_TEXTE FOURNI_
Hadrien, Empereur romain, sentant sa mort venir, écrit à Marc-Aurèle dont il a fait son successeur mais qui ne lui est pas très proche, afin de lui transmettre le bilan de sa vie et de son œuvre et dans l'espoir qu'il puisse tirer profit de son expérience d'empereur et d'homme. Évidemment, c'est pour lui même aussi qu'il écrit et raconte, comme on met ses affaires en ordre avant d'entreprendre un voyage.
"Peu à peu, cette lettre commencée pour t'informer des progrès de mon mal est devenue le délassement d'un homme qui n'a plus l'énergie nécessaire pour s'appliquer longuement aux affaires de l'état, la méditation écrite d'un malade qui donne audience à ses souvenirs. Je me propose maintenant davantage: j'ai formé le projet de te raconter ma vie."

"Mémoires d'Hadrien" peut sans conteste être rangé dans les romans historiques, s'il faut à toute force lui trouver une place dans le classement d'une bibliothèque, et c'est à ce titre que l'on a critiqué l'énorme part d'elle même que M. Yourcenar y avait mis; car plus encore que Flaubert n'était Bovary, Yourcenar est Hadrien et ce livre dépasse les bornes du roman historique pour devenir une réflexion sur l'homme, sur l'humanité.

_Entrées enregistrées_
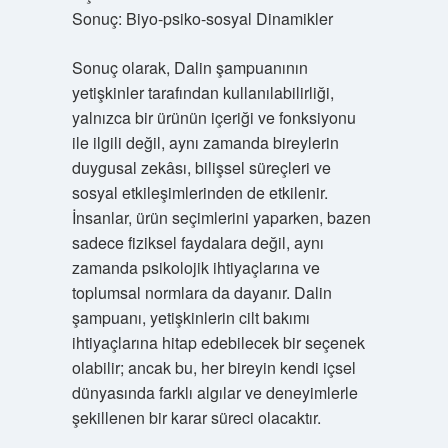
Sonuç: Biyo-psiko-sosyal Dinamikler
Sonuç olarak, Dalin şampuanının
yetişkinler tarafından kullanılabilirliği,
yalnızca bir ürünün içeriği ve fonksiyonu
ile ilgili değil, aynı zamanda bireylerin
duygusal zekâsı, bilişsel süreçleri ve
sosyal etkileşimlerinden de etkilenir.
İnsanlar, ürün seçimlerini yaparken, bazen
sadece fiziksel faydalara değil, aynı
zamanda psikolojik ihtiyaçlarına ve
toplumsal normlara da dayanır. Dalin
şampuanı, yetişkinlerin cilt bakımı
ihtiyaçlarına hitap edebilecek bir seçenek
olabilir; ancak bu, her bireyin kendi içsel
dünyasında farklı algılar ve deneyimlerle
şekillenen bir karar süreci olacaktır.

_LISTE DES TÂCHES_
**1)** Reproduisez fidèlement le passage du texte sur les Mémoires d'Hadrien qui va de « Hadrien, Empereur romain, sentant » à « d'entreprendre un voyage. ».
**2)** Rédigez la suite du texte sur les Mémoires d'Hadrien, à partir de sa dernière phrase.
Les lignes constituent un matériau à part, distinct du texte sur les Mémoires d'Hadrien.

_RÉPONSES DE L'EXERCICE_
**1)**
Hadrien, Empereur romain, sentant sa mort venir, écrit à Marc-Aurèle dont il a fait son successeur mais qui ne lui est pas très proche, afin de lui transmettre le bilan de sa vie et de son œuvre et dans l'espoir qu'il puisse tirer profit de son expérience d'empereur et d'homme. Évidemment, c'est pour lui même aussi qu'il écrit et raconte, comme on met ses affaires en ordre avant d'entreprendre un voyage.

**2)**
"Comme tout le monde, je n'ai à mon service que trois moyens d'évaluer l'existence humaine: l'étude de soi, la plus difficile et la plus dangereuse, mais aussi la plus féconde des méthodes; l'observation des hommes, qui s'arrangent le plus souvent pour nous cacher leurs secrets ou pour nous faire croire qu'ils en ont; les livres, avec les erreurs particulières de perspective qui naissent entre leurs lignes."
Utilisant ces trois moyens, c'est une réflexion précise et serrée à laquelle vont se livrer Hadrien-Marguerite avec le but déclaré d'utiliser toutes les expériences qu'ils auront pu faire et toutes les capacités de leur esprit pour approcher cette connaissance de l’humain. Hadrien reprend sa propre histoire depuis sa jeunesse, la raconte, en explique les leviers secrets comme il ne l'a encore jamais fait et nous donne à voir ce qu'il fut, ce qu'il est: un empereur qui voulut la raison et la paix, assez fort pour les imposer toutes deux, assez souple et intelligent pour leur assurer la durée, un homme marqué par sa "haine du désordre" et en particulier le gaspillage de vies humaines, mais n'hésitant pas à tuer quand il l'estime nécessaire à la réalisation de son projet qu'il surveille dans ses grandes lignes comme dans les plus petits détails. Car Hadrien est porté par un projet. Il a une idée haute et précise de ce qu'il doit réaliser et se juge par rapport à la progression vers ce but. C'est un homme exigeant envers lui-même d'abord et envers les autres ensuite. A travers ce trait dominant de sa personnalité, M. Yourcenar se dit elle-même.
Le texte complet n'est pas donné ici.